(Dataset excerpts)
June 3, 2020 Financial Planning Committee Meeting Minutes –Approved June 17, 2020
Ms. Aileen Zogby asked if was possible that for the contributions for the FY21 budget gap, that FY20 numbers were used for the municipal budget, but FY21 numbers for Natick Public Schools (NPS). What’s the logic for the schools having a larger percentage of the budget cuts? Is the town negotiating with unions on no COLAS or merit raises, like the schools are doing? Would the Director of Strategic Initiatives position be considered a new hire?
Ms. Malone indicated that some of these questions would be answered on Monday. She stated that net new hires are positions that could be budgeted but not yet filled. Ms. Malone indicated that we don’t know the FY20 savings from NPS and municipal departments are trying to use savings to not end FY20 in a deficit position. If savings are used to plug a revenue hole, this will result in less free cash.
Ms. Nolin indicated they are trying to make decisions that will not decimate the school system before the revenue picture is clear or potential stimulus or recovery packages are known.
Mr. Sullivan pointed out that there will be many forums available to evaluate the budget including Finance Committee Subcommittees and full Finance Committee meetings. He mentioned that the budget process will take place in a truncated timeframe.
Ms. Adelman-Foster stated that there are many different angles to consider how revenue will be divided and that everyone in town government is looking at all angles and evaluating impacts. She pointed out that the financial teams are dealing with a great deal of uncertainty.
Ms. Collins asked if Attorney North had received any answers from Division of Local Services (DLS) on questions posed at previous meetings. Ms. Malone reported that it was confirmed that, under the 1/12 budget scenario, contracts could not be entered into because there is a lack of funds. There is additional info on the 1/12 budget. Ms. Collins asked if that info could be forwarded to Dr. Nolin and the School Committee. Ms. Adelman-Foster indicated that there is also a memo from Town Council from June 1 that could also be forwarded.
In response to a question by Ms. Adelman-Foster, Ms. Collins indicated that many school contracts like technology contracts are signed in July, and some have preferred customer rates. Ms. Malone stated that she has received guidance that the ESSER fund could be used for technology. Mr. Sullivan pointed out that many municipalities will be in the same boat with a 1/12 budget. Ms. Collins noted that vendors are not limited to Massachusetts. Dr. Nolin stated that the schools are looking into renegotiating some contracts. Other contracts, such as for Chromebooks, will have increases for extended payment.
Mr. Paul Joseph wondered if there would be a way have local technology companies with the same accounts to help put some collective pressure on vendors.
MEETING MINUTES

▶ [What you will do]:
Write out each line exactly, starting with the line that contains "Mr. Paul Joseph" and stopping after the last line of the data.

▶ [The answer]:
Mr. Paul Joseph wondered if there would be a way have local technology companies with the same accounts to help put some collective pressure on vendors.
MEETING MINUTES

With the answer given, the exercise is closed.